WORK ORDER:
The response should repeat word for word every line below from the one with "X140829175Y-136665155I264212J1982582D01*" to the one with "a_out <= 0;", inclusive, and nothing else; leave pictures out.
*** Opening SUPPLIED MATERIAL ***
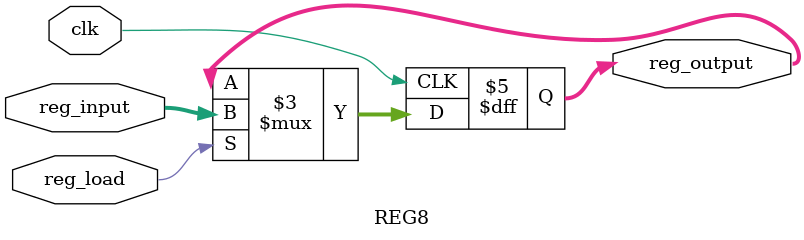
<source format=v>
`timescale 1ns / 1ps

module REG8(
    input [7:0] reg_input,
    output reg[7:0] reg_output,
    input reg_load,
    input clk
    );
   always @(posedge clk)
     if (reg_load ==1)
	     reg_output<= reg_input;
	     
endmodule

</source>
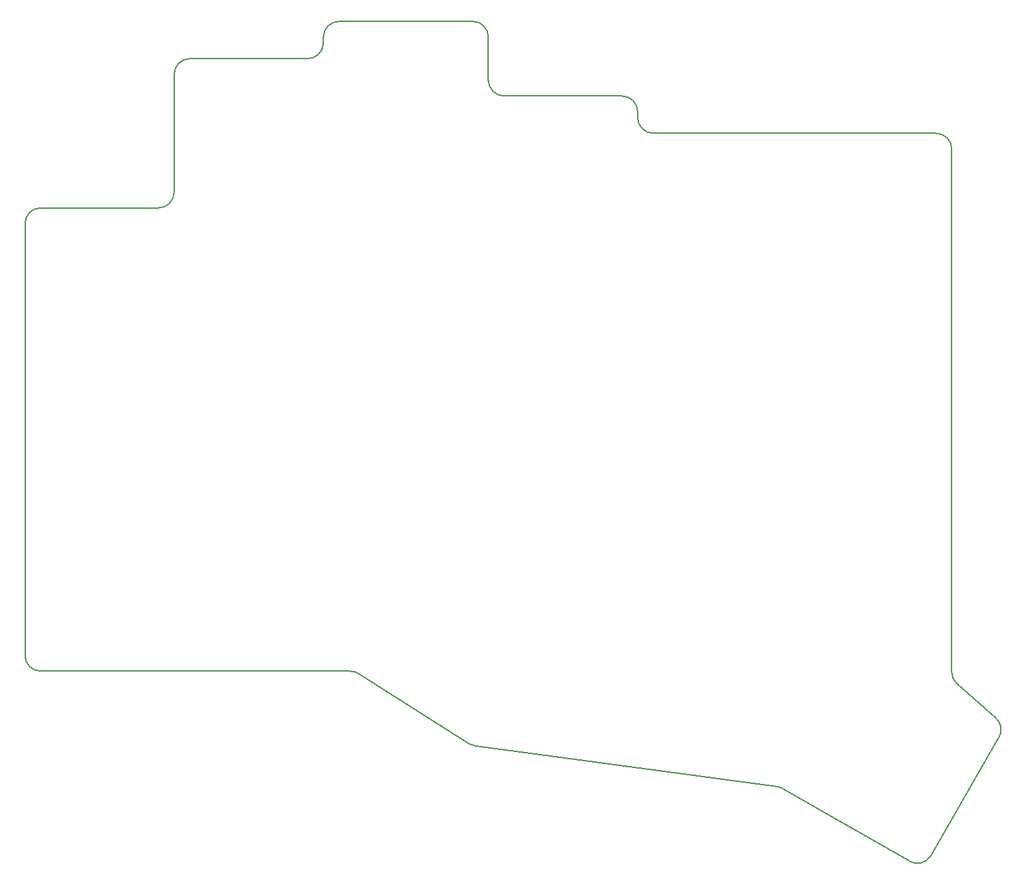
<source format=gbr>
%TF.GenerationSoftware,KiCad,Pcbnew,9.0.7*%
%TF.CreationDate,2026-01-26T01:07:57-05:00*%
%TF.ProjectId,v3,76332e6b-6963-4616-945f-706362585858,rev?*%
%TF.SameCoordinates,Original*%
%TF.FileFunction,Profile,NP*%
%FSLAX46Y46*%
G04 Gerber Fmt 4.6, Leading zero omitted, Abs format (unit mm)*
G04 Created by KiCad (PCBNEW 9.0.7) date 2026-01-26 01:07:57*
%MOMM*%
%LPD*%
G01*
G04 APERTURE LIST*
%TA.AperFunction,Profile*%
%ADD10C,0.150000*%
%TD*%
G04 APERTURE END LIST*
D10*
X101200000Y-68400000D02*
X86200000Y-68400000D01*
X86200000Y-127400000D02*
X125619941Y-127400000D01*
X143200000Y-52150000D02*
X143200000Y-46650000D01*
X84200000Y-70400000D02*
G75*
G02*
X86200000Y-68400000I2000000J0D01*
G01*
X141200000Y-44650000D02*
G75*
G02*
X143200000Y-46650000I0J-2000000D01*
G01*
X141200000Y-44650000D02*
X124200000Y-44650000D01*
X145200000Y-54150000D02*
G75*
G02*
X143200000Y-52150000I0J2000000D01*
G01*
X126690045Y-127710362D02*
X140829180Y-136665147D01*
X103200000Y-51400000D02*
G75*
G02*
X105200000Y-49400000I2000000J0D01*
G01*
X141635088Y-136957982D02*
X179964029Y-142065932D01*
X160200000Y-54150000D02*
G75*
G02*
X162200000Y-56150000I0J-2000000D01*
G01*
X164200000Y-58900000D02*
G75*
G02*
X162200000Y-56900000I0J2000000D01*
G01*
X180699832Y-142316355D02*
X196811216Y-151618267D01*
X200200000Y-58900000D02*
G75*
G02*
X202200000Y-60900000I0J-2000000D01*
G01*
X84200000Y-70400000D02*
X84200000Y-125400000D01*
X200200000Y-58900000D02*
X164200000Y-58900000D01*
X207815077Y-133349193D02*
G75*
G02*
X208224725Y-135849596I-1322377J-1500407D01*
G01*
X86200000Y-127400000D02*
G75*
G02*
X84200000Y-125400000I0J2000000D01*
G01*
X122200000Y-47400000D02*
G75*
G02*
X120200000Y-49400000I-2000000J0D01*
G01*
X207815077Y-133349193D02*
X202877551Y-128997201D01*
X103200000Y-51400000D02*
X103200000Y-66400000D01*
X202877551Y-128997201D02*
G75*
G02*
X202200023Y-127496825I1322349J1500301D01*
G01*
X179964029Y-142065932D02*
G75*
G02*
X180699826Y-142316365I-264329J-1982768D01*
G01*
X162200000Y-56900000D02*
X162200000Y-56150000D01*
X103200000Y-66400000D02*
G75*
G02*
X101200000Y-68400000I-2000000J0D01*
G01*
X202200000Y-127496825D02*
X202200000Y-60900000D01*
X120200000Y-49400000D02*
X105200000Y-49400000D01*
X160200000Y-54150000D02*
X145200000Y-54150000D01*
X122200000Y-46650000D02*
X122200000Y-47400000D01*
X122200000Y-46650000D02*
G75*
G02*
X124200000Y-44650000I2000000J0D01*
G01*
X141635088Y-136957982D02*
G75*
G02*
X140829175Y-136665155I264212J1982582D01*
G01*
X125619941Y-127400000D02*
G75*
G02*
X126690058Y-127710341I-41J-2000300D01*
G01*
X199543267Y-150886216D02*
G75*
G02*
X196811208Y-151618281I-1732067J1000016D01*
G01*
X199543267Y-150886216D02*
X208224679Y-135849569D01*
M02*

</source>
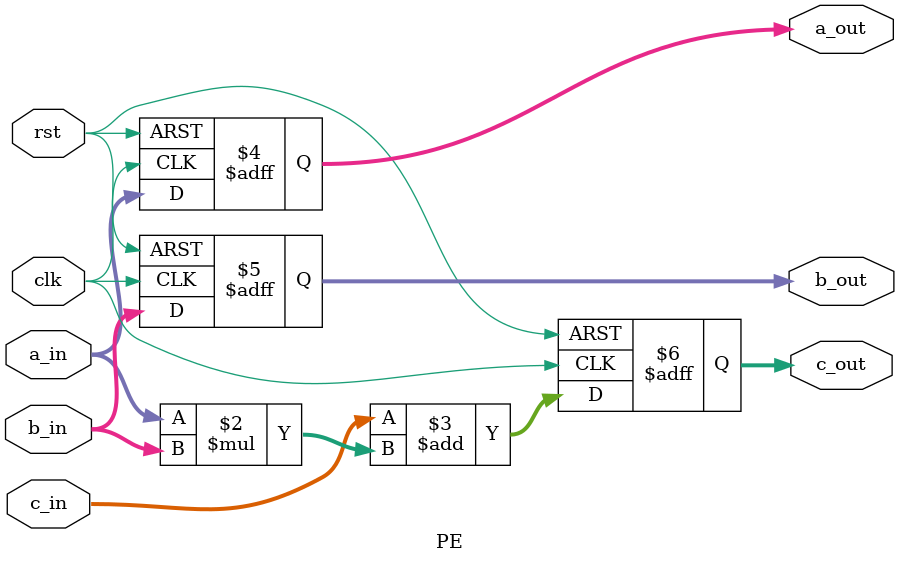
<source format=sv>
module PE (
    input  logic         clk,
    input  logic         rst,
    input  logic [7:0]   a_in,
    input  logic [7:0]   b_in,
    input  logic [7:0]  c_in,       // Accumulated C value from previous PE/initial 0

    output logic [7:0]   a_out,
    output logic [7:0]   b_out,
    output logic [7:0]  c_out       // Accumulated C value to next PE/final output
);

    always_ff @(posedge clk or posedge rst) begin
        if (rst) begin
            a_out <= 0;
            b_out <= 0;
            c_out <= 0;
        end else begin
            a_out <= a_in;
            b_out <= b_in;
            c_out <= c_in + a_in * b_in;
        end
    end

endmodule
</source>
*** Closing SUPPLIED MATERIAL ***
ANSWER SECTION:
X140829175Y-136665155I264212J1982582D01*
G01*
X125619941Y-127400000D02*
G75*
G02*
X126690058Y-127710341I-41J-2000300D01*
G01*
X199543267Y-150886216D02*
G75*
G02*
X196811208Y-151618281I-1732067J1000016D01*
G01*
X199543267Y-150886216D02*
X208224679Y-135849569D01*
M02*

</source>
<source format=sv>
module PE (
    input  logic         clk,
    input  logic         rst,
    input  logic [7:0]   a_in,
    input  logic [7:0]   b_in,
    input  logic [7:0]  c_in,       // Accumulated C value from previous PE/initial 0

    output logic [7:0]   a_out,
    output logic [7:0]   b_out,
    output logic [7:0]  c_out       // Accumulated C value to next PE/final output
);

    always_ff @(posedge clk or posedge rst) begin
        if (rst) begin
            a_out <= 0;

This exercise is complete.